One of the big reasons for staying in central Lima for my last few nights in Peru was that I just didn’t love where I stayed when I arrived. And I like mixing it up if I can. I flipped through my guide book and found a reasonably priced hotel in the center of the action called Kamana Hotel. I booked the hotel and a ride from the airport online once I was in the country and was confirmed by the next time I checked my email.
When I landed after my flight on Star Peru, the cab waiting was the only time in 2 weeks where my name was spelled correctly. Already made my day and off to a good start! The cabbie hardly spoke a lick of English and of course, my Spanish is miserable, though I did understand that he asked me where I was going next and all I could think of to say was “Casa Domingo” and make some hand gestures that I was flying home on Sunday. When he asked where I was from and said “Estados Unidos” he was the first person on my entire trip to respond with “Obama!”. Such a change from my last time in a foreign country, back in 08/09, in Australia when everyone was soooo excited every time I mentioned I was from the US (and not Canada).
The hotel is located in the center of the action, in between some of the major central sights on a smaller, but still very loud street. It is the main hotel for Tucan Travel tours and I saw people check in the same time I did who I had seen on Lake Titicaca and were on the same flight as me up from Puno who I knew were on those tours. It was the first hotel I had seen my entire time in Peru with a lift and there were Tucan tour posters in the elevator lobby.
The bad: Even though I was on the top floor, it still couldn’t keep out the sound of all the honking at all hours of the day. A room not facing the street might be a better option. The rooms were a bit cramped that in my room they jammed in three single beds were there were obviously only meant to be two. I am guessing this is for the tour groups and would have sucked even more if my room actually had three people! It wasn’t a very comfortable layout and there wasn’t any place to sit and watch tv because of it. The rooms also felt a bit damp. They were clean, but there was a dampness in the air and having the gray overcast skies all the time (not the hotels fault, I know) didn’t help. This was also the first proper hotel I stayed at that didn’t provide breakfast (or glasses in the room!) and had computers in the lobby that charged for using them. Not every place I stayed had computers, but those that did allowed guests to use them for free.
The good: Besides the noise on the street, the location was very good. They had a 24 hour security guard out front and while some got to know me, all I had to do was show my key and I was quickly let in the building. It felt very safe, considering the central location. It is located in between some major plazas and easy walking distance to all of them, including San Francisco.

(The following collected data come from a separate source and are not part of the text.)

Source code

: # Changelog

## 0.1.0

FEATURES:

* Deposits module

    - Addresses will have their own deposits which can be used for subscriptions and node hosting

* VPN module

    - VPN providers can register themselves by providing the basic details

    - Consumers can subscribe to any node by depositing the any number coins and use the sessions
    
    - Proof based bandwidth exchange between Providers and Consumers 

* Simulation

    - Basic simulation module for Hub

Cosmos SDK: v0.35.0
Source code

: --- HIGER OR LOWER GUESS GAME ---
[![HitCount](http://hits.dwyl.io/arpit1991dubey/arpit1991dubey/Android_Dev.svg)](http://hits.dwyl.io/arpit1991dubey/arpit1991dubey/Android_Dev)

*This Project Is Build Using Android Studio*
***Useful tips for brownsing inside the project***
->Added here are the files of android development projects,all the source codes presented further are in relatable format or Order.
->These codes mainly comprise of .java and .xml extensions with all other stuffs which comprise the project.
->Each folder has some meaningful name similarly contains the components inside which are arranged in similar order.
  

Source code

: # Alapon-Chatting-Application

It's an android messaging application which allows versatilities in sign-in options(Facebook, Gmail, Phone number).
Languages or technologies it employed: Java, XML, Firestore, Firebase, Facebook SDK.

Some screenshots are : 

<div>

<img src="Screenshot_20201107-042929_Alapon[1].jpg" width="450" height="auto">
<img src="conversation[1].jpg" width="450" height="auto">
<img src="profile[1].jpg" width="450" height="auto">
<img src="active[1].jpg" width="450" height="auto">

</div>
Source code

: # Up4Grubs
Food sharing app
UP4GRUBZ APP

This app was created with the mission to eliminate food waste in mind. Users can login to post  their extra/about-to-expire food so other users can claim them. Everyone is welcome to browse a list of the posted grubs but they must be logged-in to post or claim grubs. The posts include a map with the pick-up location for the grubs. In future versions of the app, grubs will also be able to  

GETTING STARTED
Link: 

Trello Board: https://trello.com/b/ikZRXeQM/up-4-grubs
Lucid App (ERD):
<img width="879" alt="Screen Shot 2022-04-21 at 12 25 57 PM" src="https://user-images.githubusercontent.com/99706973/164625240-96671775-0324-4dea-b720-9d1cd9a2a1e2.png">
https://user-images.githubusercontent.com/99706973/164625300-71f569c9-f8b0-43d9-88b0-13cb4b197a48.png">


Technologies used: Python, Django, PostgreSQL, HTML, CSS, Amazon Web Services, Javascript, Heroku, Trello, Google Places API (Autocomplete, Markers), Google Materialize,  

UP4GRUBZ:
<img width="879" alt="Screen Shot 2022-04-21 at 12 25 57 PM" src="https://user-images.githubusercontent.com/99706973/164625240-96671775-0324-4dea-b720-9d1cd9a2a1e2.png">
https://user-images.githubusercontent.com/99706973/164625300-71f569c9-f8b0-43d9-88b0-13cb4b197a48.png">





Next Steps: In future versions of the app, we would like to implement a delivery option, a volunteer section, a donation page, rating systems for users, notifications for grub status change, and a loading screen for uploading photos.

The front desk was very helpful in providing maps to local sights and directions to the local supermarket, which was awesome! I actually ended up spending a lot of time there during my last few days in Peru as at that point, I was so ready to come home. The supermarket was HUGE and a great place to stock up on supplies and treats to bring home. The best part was for me, was a huge food-court they had on the upper floor where I ended up eating lunch for my last two days. The food was good and I wasn’t very hungry, thanks to the altitude for the majority of my trip, so I wasn’t stuck eating the huge portions that most Peruvians eat (very American-like in those regards) so I only paid for what I ate. It was all locals eating there and I stuck out like a sore thumb as a tourist, which I actually didn’t mind at all for this trip. The cashiers just smiled as I paid the price on the cash registers and we used hand signals and facial gestures when they offered me utensils and napkins.
In the room, the TV was awesome as it had been for the entirety of my trip and the shower had excellent pressure, probably the best shower I had for my entire trip.
Even though the hotel didn’t provide a free breakfast, it had a decent bar and restaurant attached to the ground floor with a huge menu. The prices were decent and the portions were small, which was good for me. Plus, always helpful, the menu had an English translation, which was perfect for me, so that I could just point to what I wanted and it was easy for everyone.
Moral: While not the best place I stayed at on my trip, it was well worth the change from La Castellana [link]. Not sure if I would recommend it over Miraflores, as I tried to approach Downtown Lima as someone who first stepped off the plane from the US and I don’t know if I would have had a good time if I was in that position. But as someone who had spent 2 weeks in the country and got to know the town, people, country and customs more at that point, I felt more prepared for that craziness of Downtown. I am very glad I mixed it up and at the same time, glad I stayed in each part of town when I did.